Gleiches gilt für den vom BMJ noch jüngst vorgelegten Referentenentwurf eines Gesetzes zur Neuordnung aufsichtsrechtlicher Verfahren des Rechts der rechtsberatenden Berufe (siehe hier), der eine Reihe durchaus wünschenswerter Regelungen beinhaltet. Hierzu zählen bislang fehlende Regelungen zur Durchführung von Wiederholungswahlen zum Kammervorstand, der Wegfall des Erfordernisses einer „unterbrechungslosen“ fünfjährigen Tätigkeit als Rechtsanwältin oder Rechtsanwalt als Voraussetzung der Wählbarkeit in den Kammervorstand, die Einführung anfechtbarer rechtlicher Hinweise der Kammern anstelle der bislang von der Rechtsprechung anerkannten, im Gesetz jedoch nicht vorgesehenen „missbilligenden Belehrung“, Erleichterungen für ausländische Berufsausübungsgesellschaften, oder der Wegfall der Sozietätserstreckung von Tätigkeitsverboten aufgrund Vorbefassung als wissenschaftlicher Mitarbeiter oder Referendar in einem Notariat oder bei Gericht. Alles durchaus begrüßenswerte Neuregelungen. Abzulehnen ist allerdings die im Entwurf ebenfalls enthaltene Beschränkung der Befugnis der wettbewerbsrechtlichen Klagebefugnis der Rechtsanwaltskammern bei RDG-Verstößen von Patentanwälten oder Steuerberatern, auch wenn solche Verstöße selten sind.
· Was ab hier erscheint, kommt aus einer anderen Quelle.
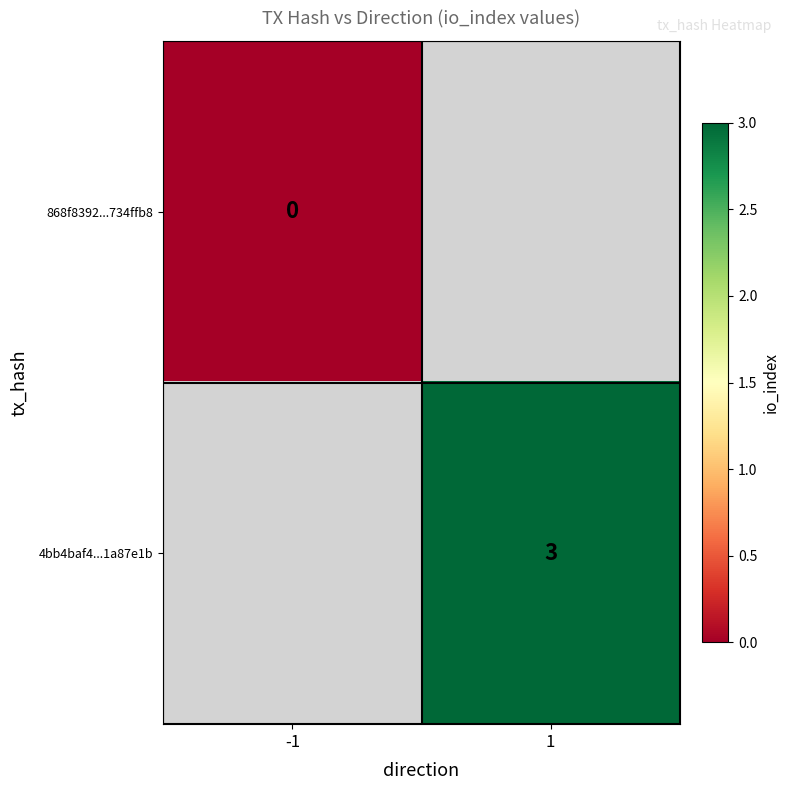

The 4bb4baf4...1a87e1b series shows 3 at 1. True or false?

True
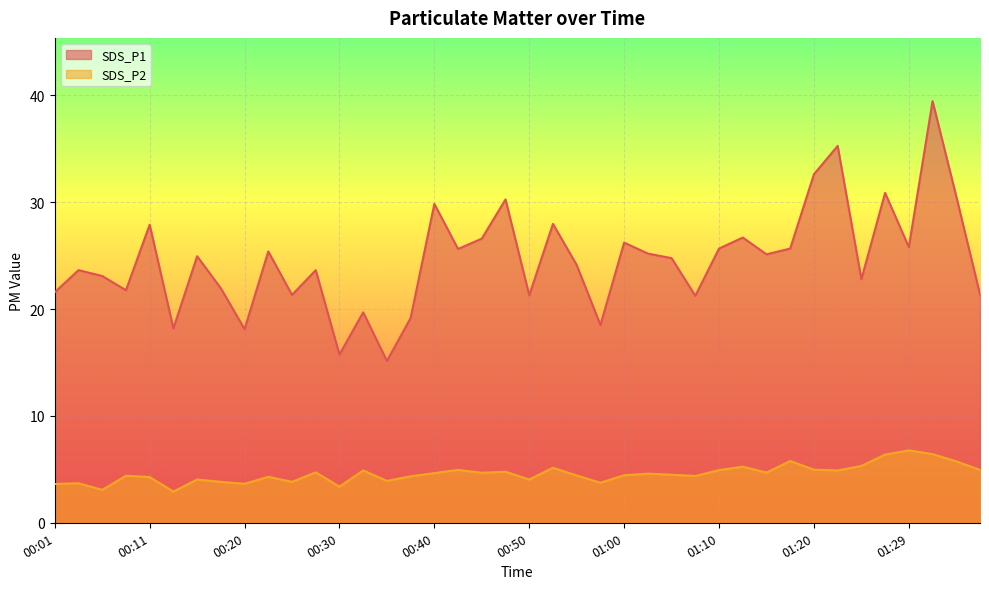

What position from the left is 01:00?

25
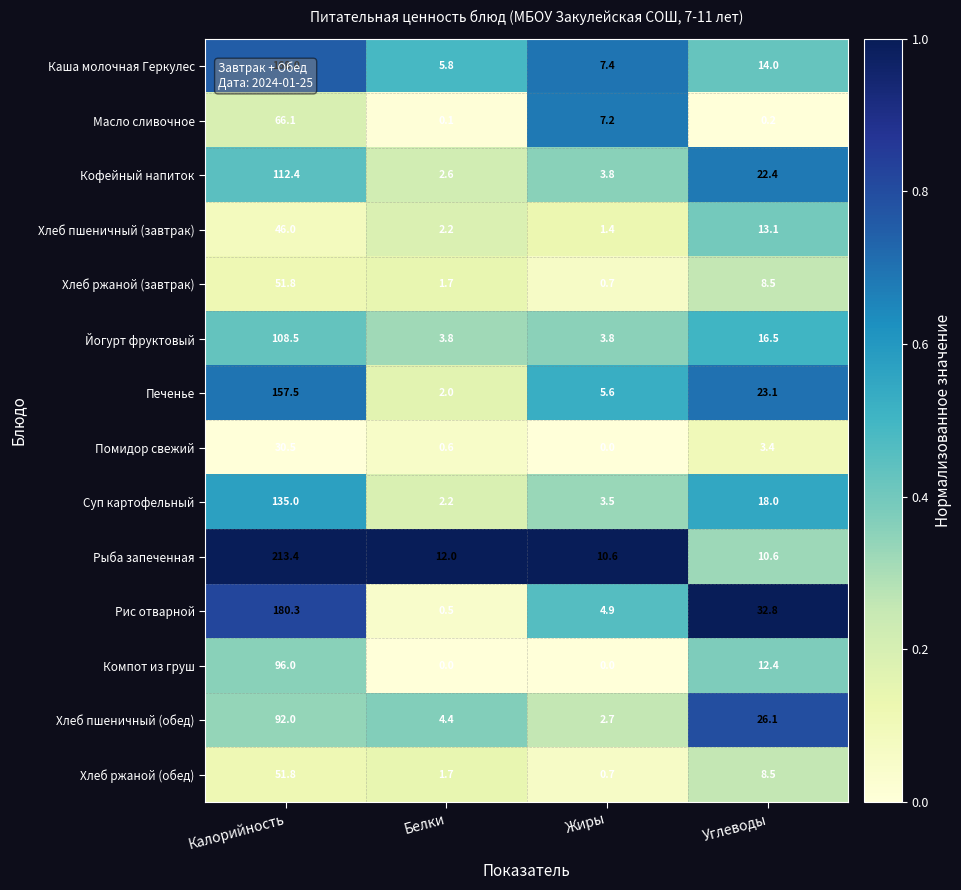

True or false: Рыба запеченная has a value of 12.0 at Белки.

True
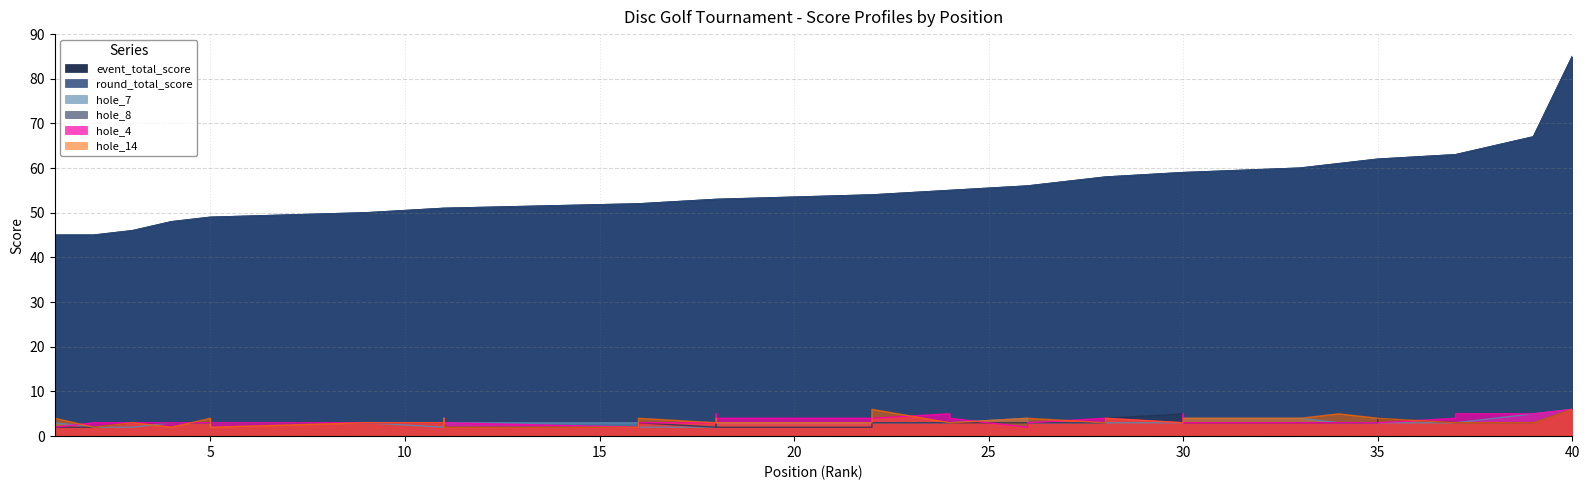

The event_total_score series shows 28 at 5. True or false?

False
Glücklicherweise unverändert nicht vorgesehen ist die vom BMJ für erforderlich gehaltene Verpflichtung der Kammern, Sammelanderkonten der Kammermitglieder anlasslos zu überprüfen. Allerdings: Die Diskussion hierüber wird weitergehen und auch kaum zu verhindern sein. Der Fortbestand der Sammelanderkonten ist derzeit nur aufgrund eines Nichtbeanstandungserlasses des Bundesfinanzministeriums gewährleistet. Kontenkündigungen der Banken nach Auslaufen dieses Erlasses Ende 2024 waren absehbar; nun scheint es, als würde dieser Erlass erfreulicherweise um ein Jahr verlängert werden. Das verschafft Zeit. Sollte sich die Kontenüberwachung durch die Kammern nicht verhindern lassen, wird dies nur mit einer zentralen digital arbeitenden Stelle bei der BRAK möglich sein, wie es sie in anderen Ländern bereits gibt. Ein anlasslose händische Kontenprüfung durch ehrenamtliche Kammervorstände wäre absurd. Damit allerdings werden zunächst wir uns in der Hauptversammlung der Bundesrechtsanwaltskammer befassen müssen, bevor uns der Gesetzgeber mit irgendwelchen praxisfernen Regelungen überholt.